# M STEN Vs. Epi/Tren Next Cycle...Advice



## weezy1974 (Nov 27, 2013)

I just finished two month run of osta at 21mg/day.  Only PHs run before are Halo and Epi.  Did well with both.  Looking to do next cycle after NYE.  I'm 39 6' 215lb.  I will eat clean diet on run.  I've added approx 1" to arms and chest in last 8 months.  I'm looking to build on best results yet.  I do tend to hold weight no matter what through mid-section.  I'm looking for solid gains and as lean as possible, so recomp I guess.  I'm really wanting to have that "hard" look in my arms. My chest is pretty solid, but again mid-section is achilles heel.

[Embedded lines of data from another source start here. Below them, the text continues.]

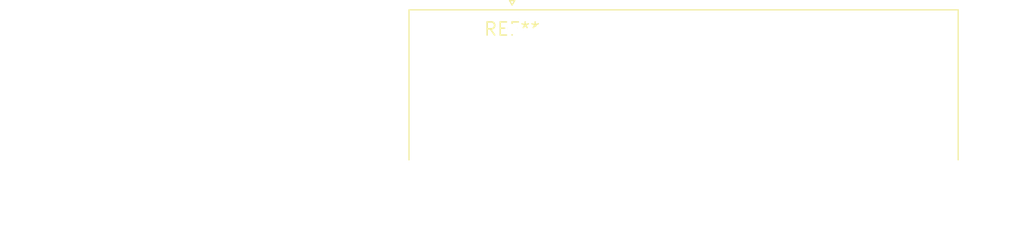
<source format=kicad_pcb>
(kicad_pcb (version 20240108) (generator pcbnew)

  (general
    (thickness 1.6)
  )

  (paper "A4")
  (layers
    (0 "F.Cu" signal)
    (31 "B.Cu" signal)
    (32 "B.Adhes" user "B.Adhesive")
    (33 "F.Adhes" user "F.Adhesive")
    (34 "B.Paste" user)
    (35 "F.Paste" user)
    (36 "B.SilkS" user "B.Silkscreen")
    (37 "F.SilkS" user "F.Silkscreen")
    (38 "B.Mask" user)
    (39 "F.Mask" user)
    (40 "Dwgs.User" user "User.Drawings")
    (41 "Cmts.User" user "User.Comments")
    (42 "Eco1.User" user "User.Eco1")
    (43 "Eco2.User" user "User.Eco2")
    (44 "Edge.Cuts" user)
    (45 "Margin" user)
    (46 "B.CrtYd" user "B.Courtyard")
    (47 "F.CrtYd" user "F.Courtyard")
    (48 "B.Fab" user)
    (49 "F.Fab" user)
    (50 "User.1" user)
    (51 "User.2" user)
    (52 "User.3" user)
    (53 "User.4" user)
    (54 "User.5" user)
    (55 "User.6" user)
    (56 "User.7" user)
    (57 "User.8" user)
    (58 "User.9" user)
  )

  (setup
    (pad_to_mask_clearance 0)
    (pcbplotparams
      (layerselection 0x00010fc_ffffffff)
      (plot_on_all_layers_selection 0x0000000_00000000)
      (disableapertmacros false)
      (usegerberextensions false)
      (usegerberattributes false)
      (usegerberadvancedattributes false)
      (creategerberjobfile false)
      (dashed_line_dash_ratio 12.000000)
      (dashed_line_gap_ratio 3.000000)
      (svgprecision 4)
      (plotframeref false)
      (viasonmask false)
      (mode 1)
      (useauxorigin false)
      (hpglpennumber 1)
      (hpglpenspeed 20)
      (hpglpendiameter 15.000000)
      (dxfpolygonmode false)
      (dxfimperialunits false)
      (dxfusepcbnewfont false)
      (psnegative false)
      (psa4output false)
      (plotreference false)
      (plotvalue false)
      (plotinvisibletext false)
      (sketchpadsonfab false)
      (subtractmaskfromsilk false)
      (outputformat 1)
      (mirror false)
      (drillshape 1)
      (scaleselection 1)
      (outputdirectory "")
    )
  )

  (net 0 "")

  (footprint "DSUB-25_Male_Horizontal_P2.77x2.84mm_EdgePinOffset9.90mm_Housed_MountingHolesOffset11.32mm" (layer "F.Cu") (at 0 0))

)

</source>
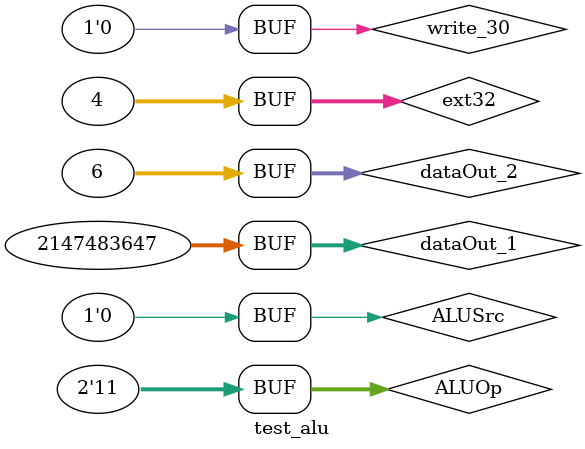
<source format=v>
module test_alu;
  
  reg [31:0] dataOut_1, dataOut_2, ext32;
  reg ALUSrc;
  reg [1:0] ALUOp;
  reg write_30;
  wire zero, overflow;
  wire [31:0] alu_res;

  alu alu1(dataOut_1, dataOut_2, ext32, ALUSrc, ALUOp, zero, overflow, alu_res, write_30);
  
  initial
  begin
    dataOut_1 = 32'h7fff_ffff;
    dataOut_2 = 32'h0000_0006;
    ext32 = 32'h0000_0004;
    ALUSrc = 0;
    ALUOp = 2'b00;
    write_30 = 0;
    #100
    ALUOp = 2'b01;
    
    #100
    ALUOp = 2'b10;
    
    #100
    ALUOp = 2'b11;
    
    #100
    ALUSrc = 0;
    ALUOp = 2'b00;
    
    #100
    ALUOp = 2'b01;
    
    #100
    ALUOp = 2'b10;
    
    #100
    ALUOp = 2'b11;
  
  end

endmodule

</source>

Blood work is good, but I have a lower T count.  I'm thinking of running Epi/Tren or M Sten for 4-6 weeks.  I'll do all proper pre-load and pct. Any advice is very appreciated!  I've pinned peps subq before but not big boy roids.  Not sure I want to go full pin, but stick with PHs for now.

Thanks!


----------



## heavyiron (Dec 7, 2013)

Either product is good for your goals its just a matter of structuring the diet and training to fit your goals brother.


----------



## s2h (Dec 8, 2013)

Diet is the key ingredient....if your struggling with a tight mid section...look at a shorter carb cycle...meaning one high day and two low days...with the high days falling on back and leg days...unless you have another body part that is really lagging behind...then put it in one high day..

Imo M-Sten would be a good choice...toss in some advanced cycle support ....that's pretty much a mainstay for me year round...


----------



## weezy1974 (Dec 11, 2013)

Right on!  Thanks for the advice my bruthas! I don't have another body part that is lagging behind.  I'm on it with regards to shortening my carb cycle.  I wasn't too far off on that.  As for goals I'm currently 18% BF would like to get to 13-16%, if possible on this next cycle. That would be an ATB for me.  As long as I'm getting results I'm happy, they don't have to be immediate. A little over two years ago I dropped from a fat 290# to 193#.  From there I've been working on building lean muscle but at times of bulking I pay the price in my mid section.  If I was able to add and keep a few pounds of lean muscle from the cycle I'd be stoked.  I'll definitely ACC pre, during, and post.  As well as IML eControl and clomid or nolva for pct.

As a side note. I've seen some debate about supression on Ostarine.  I definitely feel as though I experienced mild suppression running it for a longer period (8 weeks) at what was a higher dose for me. (21mg/day) . I'm running IML ultra male for a few weeks. I'll take a two week break then start pre-load for cycle.


----------